Given text =>
▶
Purpose: Prevent certain charge codes from being used with certain item categories

Example: “Office Supplies” charge code cannot be used to purchase “IT Equipment”

charge_code_assignments Table [ADDED 2025]:

charge_code_assignments {
  id: serial (PK)
  user_id: varchar (FK)  users.id (ON DELETE CASCADE)
  charge_code: varchar (FK)  chargecodes.code (ON DELETE CASCADE)
  assigned_by: varchar (FK)  users.id (nullable)
  assigned_at: timestamp - Default NOW()
  notes: text (nullable)
  UNIQUE (user_id, charge_code)
}

Purpose: Maps users to authorized charge codes (permission system)

Indexes:
  • INDEX (user_id) - Fast lookup of user’s codes

  • INDEX (charge_code) - Fast lookup of code’s users

Usage:
  • Basic users restricted to assigned codes only

  • Managers/admins have access to all codes (no restrictions)

Stock Movements Table (Audit Trail)

Purpose: Complete audit trail for all inventory movements (compliance)

Schema:

stock_movements {
  id: serial (PK)
  item_id: integer (FK)  items.id (ON DELETE CASCADE)
  type: varchar - 'in', 'out', 'adjustment'
  quantity: decimal(10,2) - Change amount (+ or -)
  previous_stock: decimal(10,2) - Stock before
  new_stock: decimal(10,2) - Stock after
  reason: text - Detailed explanation
  performed_by: varchar (FK)  users.id
  timestamp: timestamp - Default NOW()
}
Indexes:
  • PRIMARY KEY (id)
◀
Exercise aim => Reproduce the database schema text verbatim, taking everything from "item_id: integer (FK)" down to "timestamp: timestamp - Default NOW()".

Data below =>
▶
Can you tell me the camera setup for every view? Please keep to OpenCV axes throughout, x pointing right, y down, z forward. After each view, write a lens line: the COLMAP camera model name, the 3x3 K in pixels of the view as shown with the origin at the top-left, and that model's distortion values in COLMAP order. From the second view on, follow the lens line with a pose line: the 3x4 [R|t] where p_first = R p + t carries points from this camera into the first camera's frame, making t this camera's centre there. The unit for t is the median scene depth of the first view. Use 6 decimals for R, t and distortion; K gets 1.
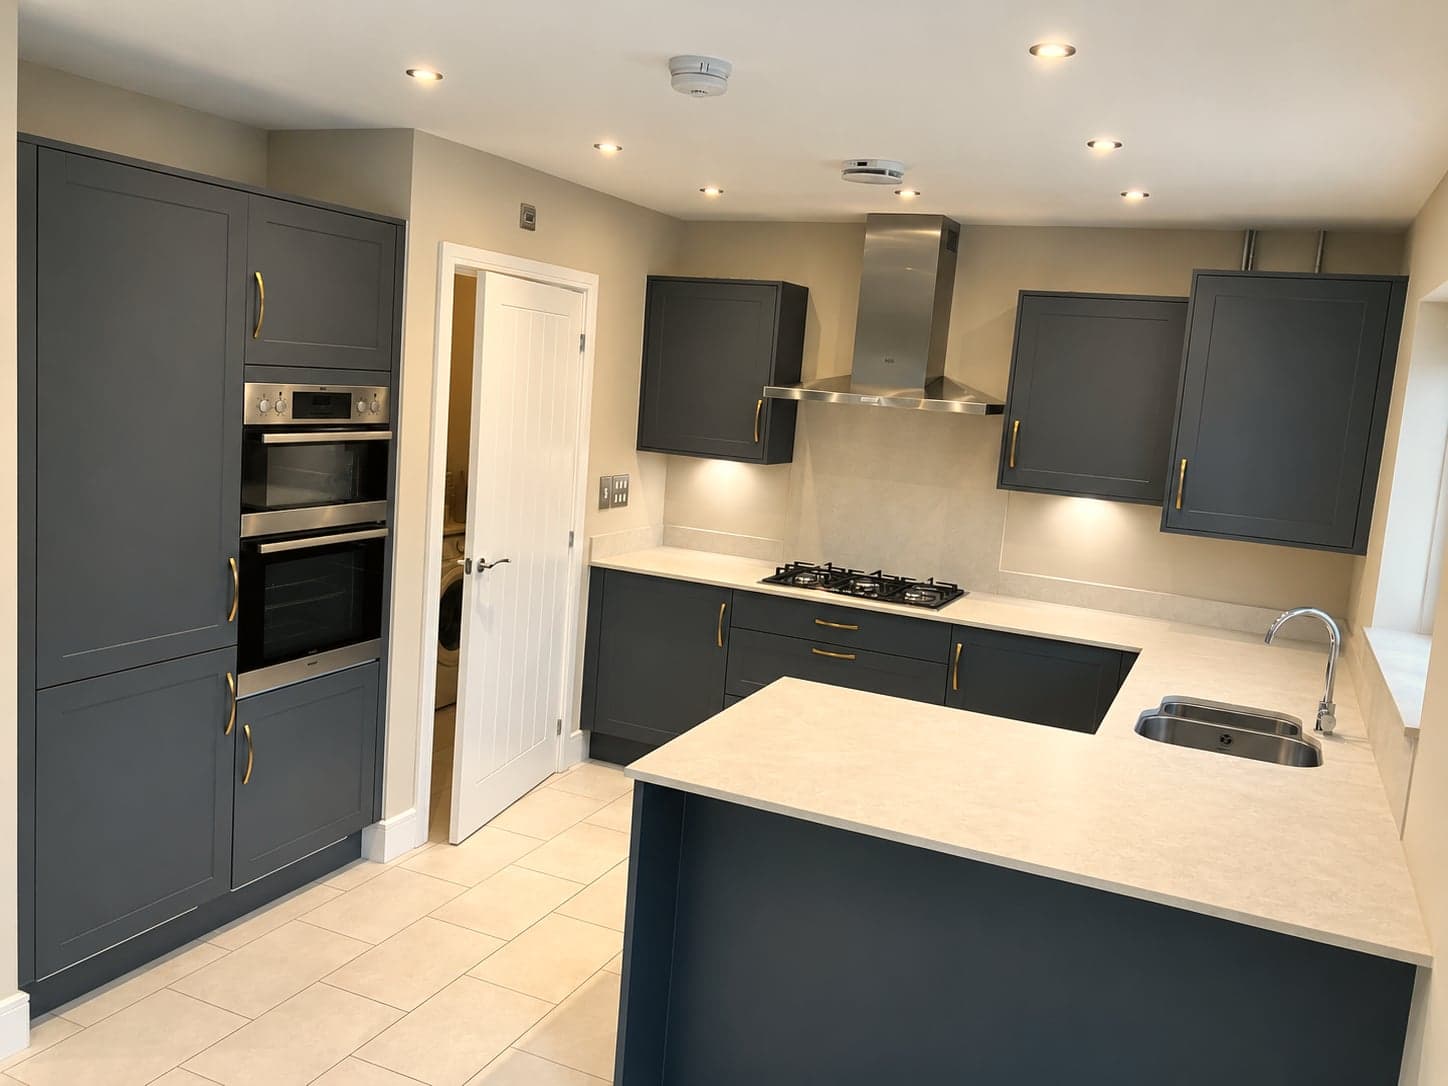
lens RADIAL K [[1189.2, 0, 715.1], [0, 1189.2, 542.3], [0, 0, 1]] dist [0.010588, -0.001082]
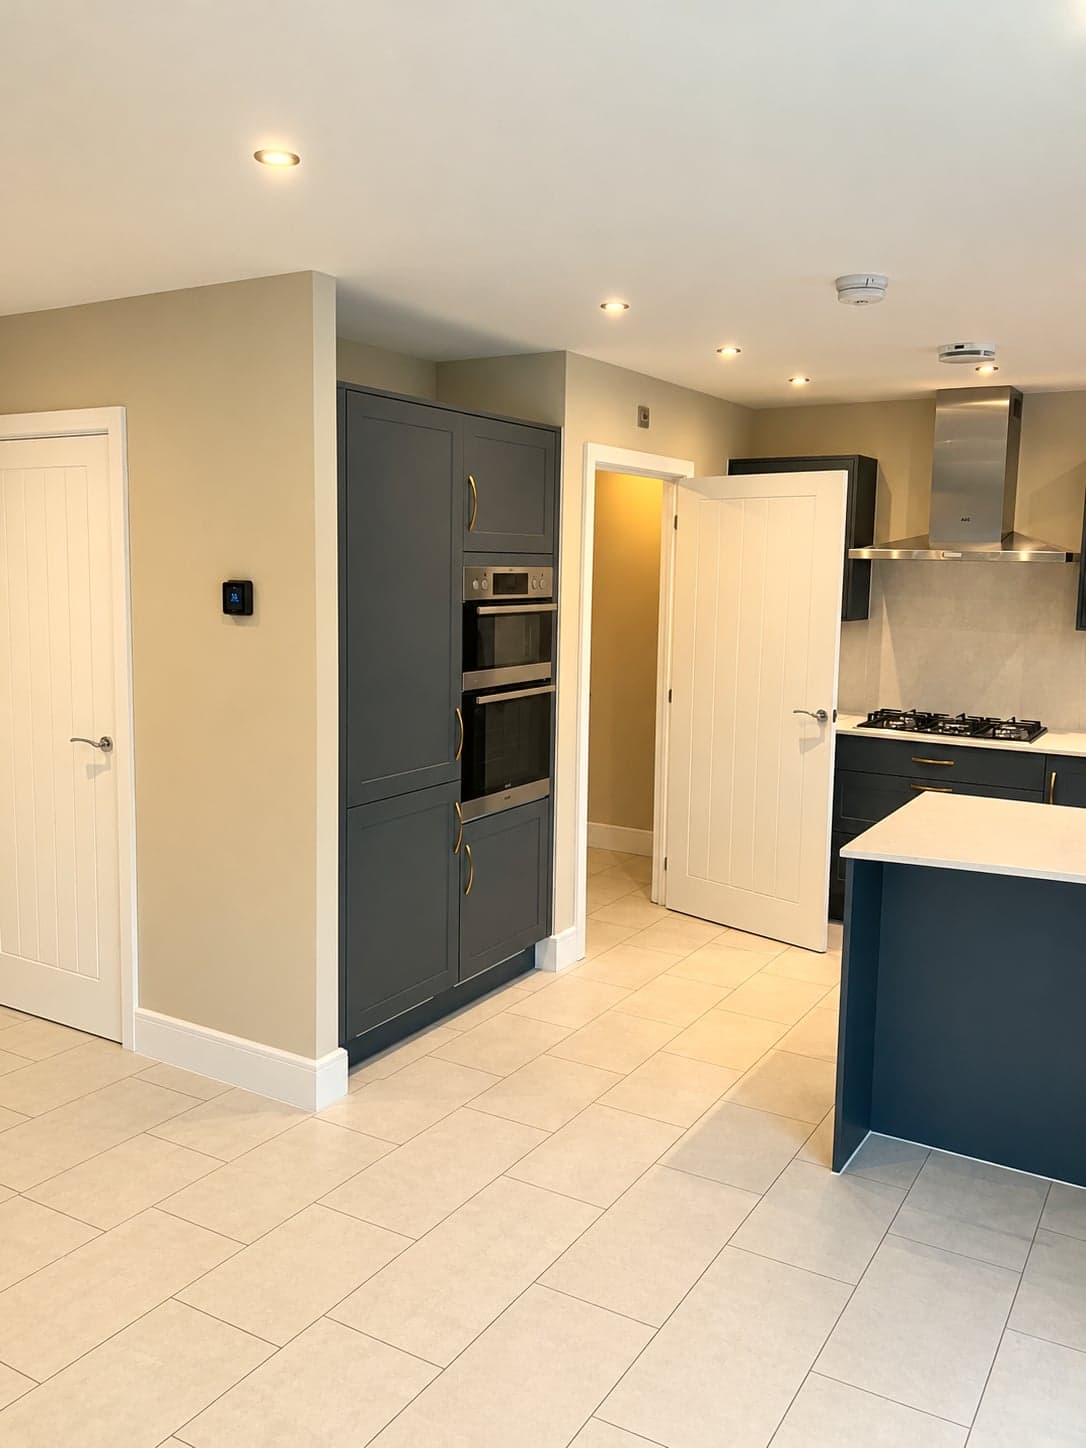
◀
Answer area =>
item_id: integer (FK)  items.id (ON DELETE CASCADE)
  type: varchar - 'in', 'out', 'adjustment'
  quantity: decimal(10,2) - Change amount (+ or -)
  previous_stock: decimal(10,2) - Stock before
  new_stock: decimal(10,2) - Stock after
  reason: text - Detailed explanation
  performed_by: varchar (FK)  users.id
  timestamp: timestamp - Default NOW()